The Education Secretary Justine Greening has now ordered a major review of council policies about school transport provision for disabled children. In particular she has received concerns that some parents were receiving misleading advice.
Councils are being forced to make hard choices in the face of ‘sustained financial challenges’. As the Economist reports since 2010 the budget deficit has been reduced from 10% to 4% of GDP; by 2020 it is forecast to be almost eliminated: “To achieve this, the government has slashed spending. Hardest hit has been the Department for Communities and Local Government, which provides councils with most of their funding”.
One example is that of Christine Anderson who had to leave her job to make a 60-mile round trip to school with her 15-year-old son Christopher, who has physical and learning disabilities including spina bifida and hydrocephalus.
Jonathan Carr-West of the Local Government Information Unit, says “it is clear that some councils may soon be unable to meet their statutory duties of caring for the most vulnerable”.
261 complaints about school transport decisions were made to England’s local government ombudsman in 2015-16. The figure is a marked increase, says the ombudsman, Michael King. Only Disability United – outperforming all other media articles – gave a link to his report, All on Board, Navigating School Transport Issues, which recommends that councils should:
- consult parents and schools on changes to individual pupils’ transport arrangements
- provide clear and accessible information on eligibility for free transport
- consider individual pupils’ transport needs “carefully and judiciously”

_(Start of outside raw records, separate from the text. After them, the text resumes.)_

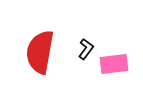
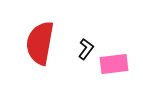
red semicircle: moved 9 px up
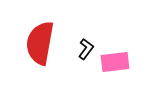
pink rectangle: moved 1 px right, 2 px up
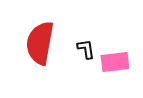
black L-shape: rotated 45 degrees counterclockwise
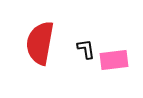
pink rectangle: moved 1 px left, 2 px up
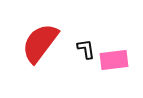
red semicircle: rotated 27 degrees clockwise
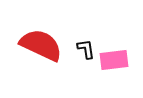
red semicircle: moved 1 px right, 2 px down; rotated 78 degrees clockwise
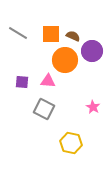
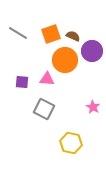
orange square: rotated 18 degrees counterclockwise
pink triangle: moved 1 px left, 2 px up
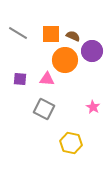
orange square: rotated 18 degrees clockwise
purple square: moved 2 px left, 3 px up
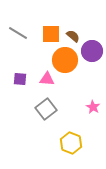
brown semicircle: rotated 16 degrees clockwise
gray square: moved 2 px right; rotated 25 degrees clockwise
yellow hexagon: rotated 10 degrees clockwise
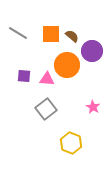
brown semicircle: moved 1 px left
orange circle: moved 2 px right, 5 px down
purple square: moved 4 px right, 3 px up
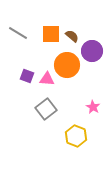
purple square: moved 3 px right; rotated 16 degrees clockwise
yellow hexagon: moved 5 px right, 7 px up
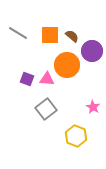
orange square: moved 1 px left, 1 px down
purple square: moved 3 px down
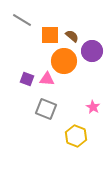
gray line: moved 4 px right, 13 px up
orange circle: moved 3 px left, 4 px up
gray square: rotated 30 degrees counterclockwise
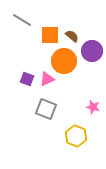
pink triangle: rotated 28 degrees counterclockwise
pink star: rotated 16 degrees counterclockwise
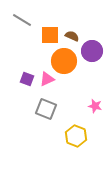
brown semicircle: rotated 16 degrees counterclockwise
pink star: moved 2 px right, 1 px up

- consider wider health and safety issues as well as mobility for special needs pupils
There have been campaigns about cuts to transport for children with disabilities over the years in many areas
Demo organised by Eleanor Lisney, a Coventry campaigner and member of Disabled People Against Cuts (DPAC)
The Coventry Telegraph, reporting on these cuts, pointed out that local authorities are required to provide travel assistance for all children who cannot reasonably be expected to walk to school because of their mobility problems or because of associated health and safety issues related to their special educational needs or disability.